───── The data ─────

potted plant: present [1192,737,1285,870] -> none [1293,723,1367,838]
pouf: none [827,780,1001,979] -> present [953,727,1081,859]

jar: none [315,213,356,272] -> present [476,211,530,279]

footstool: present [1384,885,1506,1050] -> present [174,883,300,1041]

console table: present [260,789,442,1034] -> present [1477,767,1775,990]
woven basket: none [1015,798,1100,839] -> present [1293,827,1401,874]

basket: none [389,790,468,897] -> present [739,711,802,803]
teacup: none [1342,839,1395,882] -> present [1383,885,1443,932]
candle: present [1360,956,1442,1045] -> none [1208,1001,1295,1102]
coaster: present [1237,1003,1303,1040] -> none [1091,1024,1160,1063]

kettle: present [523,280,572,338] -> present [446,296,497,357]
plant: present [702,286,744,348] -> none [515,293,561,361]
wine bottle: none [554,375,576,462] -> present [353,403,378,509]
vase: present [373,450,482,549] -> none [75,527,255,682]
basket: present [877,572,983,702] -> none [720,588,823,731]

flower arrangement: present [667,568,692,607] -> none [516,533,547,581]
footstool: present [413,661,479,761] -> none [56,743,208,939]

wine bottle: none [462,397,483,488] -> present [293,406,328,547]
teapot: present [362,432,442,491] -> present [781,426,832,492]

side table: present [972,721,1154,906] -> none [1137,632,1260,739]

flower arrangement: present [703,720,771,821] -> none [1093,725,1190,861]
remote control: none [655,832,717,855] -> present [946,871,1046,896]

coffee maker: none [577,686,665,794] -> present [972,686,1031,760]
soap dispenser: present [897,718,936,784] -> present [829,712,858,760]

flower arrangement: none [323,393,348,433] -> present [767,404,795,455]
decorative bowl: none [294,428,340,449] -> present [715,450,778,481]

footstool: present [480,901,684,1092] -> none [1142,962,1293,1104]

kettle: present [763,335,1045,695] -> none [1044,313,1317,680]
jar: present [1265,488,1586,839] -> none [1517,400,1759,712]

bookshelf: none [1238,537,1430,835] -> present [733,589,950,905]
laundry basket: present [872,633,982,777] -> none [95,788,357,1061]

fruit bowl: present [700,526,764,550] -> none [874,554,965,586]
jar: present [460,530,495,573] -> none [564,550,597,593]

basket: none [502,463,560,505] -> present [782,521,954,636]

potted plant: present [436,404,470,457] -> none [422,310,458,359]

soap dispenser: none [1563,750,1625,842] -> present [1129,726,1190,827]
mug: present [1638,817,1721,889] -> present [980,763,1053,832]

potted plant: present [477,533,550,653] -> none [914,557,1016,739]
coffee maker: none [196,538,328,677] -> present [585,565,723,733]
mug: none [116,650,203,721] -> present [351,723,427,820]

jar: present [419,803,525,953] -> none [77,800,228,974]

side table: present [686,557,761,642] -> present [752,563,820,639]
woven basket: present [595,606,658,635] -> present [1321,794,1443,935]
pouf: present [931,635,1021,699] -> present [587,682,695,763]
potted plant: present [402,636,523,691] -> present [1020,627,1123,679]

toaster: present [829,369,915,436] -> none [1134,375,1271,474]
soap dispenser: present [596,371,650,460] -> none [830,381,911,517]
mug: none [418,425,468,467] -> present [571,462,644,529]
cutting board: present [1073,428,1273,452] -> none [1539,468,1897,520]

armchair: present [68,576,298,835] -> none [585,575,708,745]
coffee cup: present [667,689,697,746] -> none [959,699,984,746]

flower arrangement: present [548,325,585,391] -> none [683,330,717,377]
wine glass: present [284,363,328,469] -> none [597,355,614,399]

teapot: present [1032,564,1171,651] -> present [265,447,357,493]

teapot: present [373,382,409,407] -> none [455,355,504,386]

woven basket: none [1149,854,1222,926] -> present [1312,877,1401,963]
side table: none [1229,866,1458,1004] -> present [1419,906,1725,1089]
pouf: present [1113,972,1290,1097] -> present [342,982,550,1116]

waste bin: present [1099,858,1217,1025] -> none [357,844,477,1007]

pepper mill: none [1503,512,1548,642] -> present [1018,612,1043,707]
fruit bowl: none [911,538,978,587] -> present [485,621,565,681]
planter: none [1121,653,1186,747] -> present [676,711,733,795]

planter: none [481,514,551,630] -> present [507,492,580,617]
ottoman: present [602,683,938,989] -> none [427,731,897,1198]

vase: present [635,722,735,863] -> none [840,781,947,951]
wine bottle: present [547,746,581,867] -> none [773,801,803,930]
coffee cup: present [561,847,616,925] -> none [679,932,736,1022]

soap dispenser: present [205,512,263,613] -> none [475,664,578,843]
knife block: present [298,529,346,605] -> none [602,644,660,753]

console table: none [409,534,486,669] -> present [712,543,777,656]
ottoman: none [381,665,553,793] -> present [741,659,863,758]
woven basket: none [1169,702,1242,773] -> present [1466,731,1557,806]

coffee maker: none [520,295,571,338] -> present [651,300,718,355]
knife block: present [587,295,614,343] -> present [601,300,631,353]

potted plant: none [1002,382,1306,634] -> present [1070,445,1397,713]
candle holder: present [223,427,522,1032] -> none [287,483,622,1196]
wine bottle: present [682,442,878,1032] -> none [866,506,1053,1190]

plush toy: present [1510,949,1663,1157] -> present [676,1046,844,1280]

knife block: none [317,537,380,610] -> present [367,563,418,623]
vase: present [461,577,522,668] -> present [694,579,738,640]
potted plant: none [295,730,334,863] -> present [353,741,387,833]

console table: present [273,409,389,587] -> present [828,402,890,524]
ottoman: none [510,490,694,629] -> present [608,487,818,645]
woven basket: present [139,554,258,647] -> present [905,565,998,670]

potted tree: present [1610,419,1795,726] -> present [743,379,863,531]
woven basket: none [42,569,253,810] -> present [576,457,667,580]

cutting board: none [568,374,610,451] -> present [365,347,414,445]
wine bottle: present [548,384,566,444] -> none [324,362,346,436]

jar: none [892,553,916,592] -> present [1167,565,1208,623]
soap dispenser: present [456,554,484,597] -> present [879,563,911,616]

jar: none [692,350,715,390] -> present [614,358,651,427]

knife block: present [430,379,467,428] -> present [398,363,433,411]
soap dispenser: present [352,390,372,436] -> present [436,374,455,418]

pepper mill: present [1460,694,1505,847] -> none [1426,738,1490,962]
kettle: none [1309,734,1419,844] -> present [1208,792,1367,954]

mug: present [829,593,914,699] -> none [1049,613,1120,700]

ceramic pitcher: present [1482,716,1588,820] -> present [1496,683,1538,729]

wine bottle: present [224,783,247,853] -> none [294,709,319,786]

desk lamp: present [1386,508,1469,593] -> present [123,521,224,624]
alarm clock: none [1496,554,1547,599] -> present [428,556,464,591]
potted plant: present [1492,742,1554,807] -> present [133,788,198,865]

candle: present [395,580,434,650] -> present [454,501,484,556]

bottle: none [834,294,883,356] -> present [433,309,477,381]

─────

Task goal:
Print again the lines of the entries above that fall between the line holding "vase: present [373,450,482,549]" and the line holding "teapot: present [362,432,442,491]", inclusive, exactly as they stand.

Response to this task:
vase: present [373,450,482,549] -> none [75,527,255,682]
basket: present [877,572,983,702] -> none [720,588,823,731]

flower arrangement: present [667,568,692,607] -> none [516,533,547,581]
footstool: present [413,661,479,761] -> none [56,743,208,939]

wine bottle: none [462,397,483,488] -> present [293,406,328,547]
teapot: present [362,432,442,491] -> present [781,426,832,492]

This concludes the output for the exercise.